Sie wird am frühen Abend eines schönen Tages verhaftet. Man sagt ihr nicht, warum. Auf all ihre Fragen heißt es: "Das wissen Sie am besten." Lenka Reinerová weiß es nicht. Nach allem, was sie erlebt hatte in den zurückliegenden Jahren - Verhaftung, Internierung, Exil -, glaubte sie nun endlich in ihrer Heimat mithelfen zu können, die verheißungsvolle Idee einer sozial gerechten Gesellschaft zu verwirklichen. Aber es ist der Frühling 1952 in Prag. Man hat sie vor kurzem aus dem Rundfunk entlassen.

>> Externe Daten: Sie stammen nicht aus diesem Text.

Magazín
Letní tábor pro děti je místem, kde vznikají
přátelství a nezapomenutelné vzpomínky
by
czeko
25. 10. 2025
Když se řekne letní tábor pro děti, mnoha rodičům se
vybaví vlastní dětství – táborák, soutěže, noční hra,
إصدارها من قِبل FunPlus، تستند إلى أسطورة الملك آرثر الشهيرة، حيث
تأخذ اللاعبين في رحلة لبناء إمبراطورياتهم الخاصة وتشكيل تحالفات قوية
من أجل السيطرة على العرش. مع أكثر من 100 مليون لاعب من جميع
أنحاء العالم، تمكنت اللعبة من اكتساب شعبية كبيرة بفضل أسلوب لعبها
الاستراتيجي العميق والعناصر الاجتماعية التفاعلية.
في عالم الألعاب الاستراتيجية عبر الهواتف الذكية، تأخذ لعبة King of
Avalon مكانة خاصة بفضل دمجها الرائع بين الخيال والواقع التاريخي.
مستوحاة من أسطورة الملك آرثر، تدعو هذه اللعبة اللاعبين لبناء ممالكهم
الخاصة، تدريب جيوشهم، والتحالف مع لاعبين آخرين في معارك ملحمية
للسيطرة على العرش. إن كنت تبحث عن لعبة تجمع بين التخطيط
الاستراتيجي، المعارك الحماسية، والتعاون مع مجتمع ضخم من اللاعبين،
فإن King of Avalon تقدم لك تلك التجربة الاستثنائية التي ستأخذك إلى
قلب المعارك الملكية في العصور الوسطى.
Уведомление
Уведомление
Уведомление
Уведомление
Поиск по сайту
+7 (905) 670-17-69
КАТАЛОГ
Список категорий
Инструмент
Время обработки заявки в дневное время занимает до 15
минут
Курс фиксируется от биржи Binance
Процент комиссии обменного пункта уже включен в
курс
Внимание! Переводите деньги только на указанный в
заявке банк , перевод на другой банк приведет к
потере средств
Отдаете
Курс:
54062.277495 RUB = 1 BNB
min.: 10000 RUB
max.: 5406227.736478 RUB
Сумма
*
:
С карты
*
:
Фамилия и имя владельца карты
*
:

Jetzt ist sie nur noch Häftling Nr. 2814 und sitzt Verhörern gegenüber, deren inquisitorische Fragen und Anschuldigungen sie nicht begreift: Hochverrat, Zionismus, Spionage für den Klassenfeind. Wenn sie einsam in ihrer winzigen Zelle ohne Tageslicht grübelt, was ihr geschieht und vor allem warum, scheint es, als ob die Farben der Nacht sich endgültig über sie senken würden. In den Augenblicken höchster Niedergeschlagenheit aber beginnt sie sich zu erinnern: Sie ist nicht allein, ihr ganzes bisheriges Leben ist mit ihr, ihre liebsten Mitmenschen, selbst die Toten unter ihnen. Sie ist nicht von allen verlassen, wie die Verhörer behaupten. Ihr Leben hat die Farben der Sonne. Lenka Reinerová schlägt in diesem eindrucksvollen Bericht eines der schlimmsten Kapitel ihres Lebens auf, eines, dessen Düsternis sie nur durch die seltenen warmen, hellen Momente, die es trotz allem gab, überleben konnte. Als Lenka Reinerová nach Jahren der Verfolgung und des Exils, nach Internierung und Todesgefahr, wieder in Prag lebte und sich endlich in Sicherheit wähnte, geschah das Unglaubliche: Sie wurde erneut verhaftet, diesmal von den eigenen Genossen. In ihrer Zelle schien es ihr, als ob die Farben der Nacht sich endgültig über sie gesenkt hatten. Erst jetzt, nach über fünfzig Jahren, vermag Lenka Reinerová, die letzte deutsch schreibende Literatin in Prag, über dieses dunkle Kapitel ihres Lebens zu berichten.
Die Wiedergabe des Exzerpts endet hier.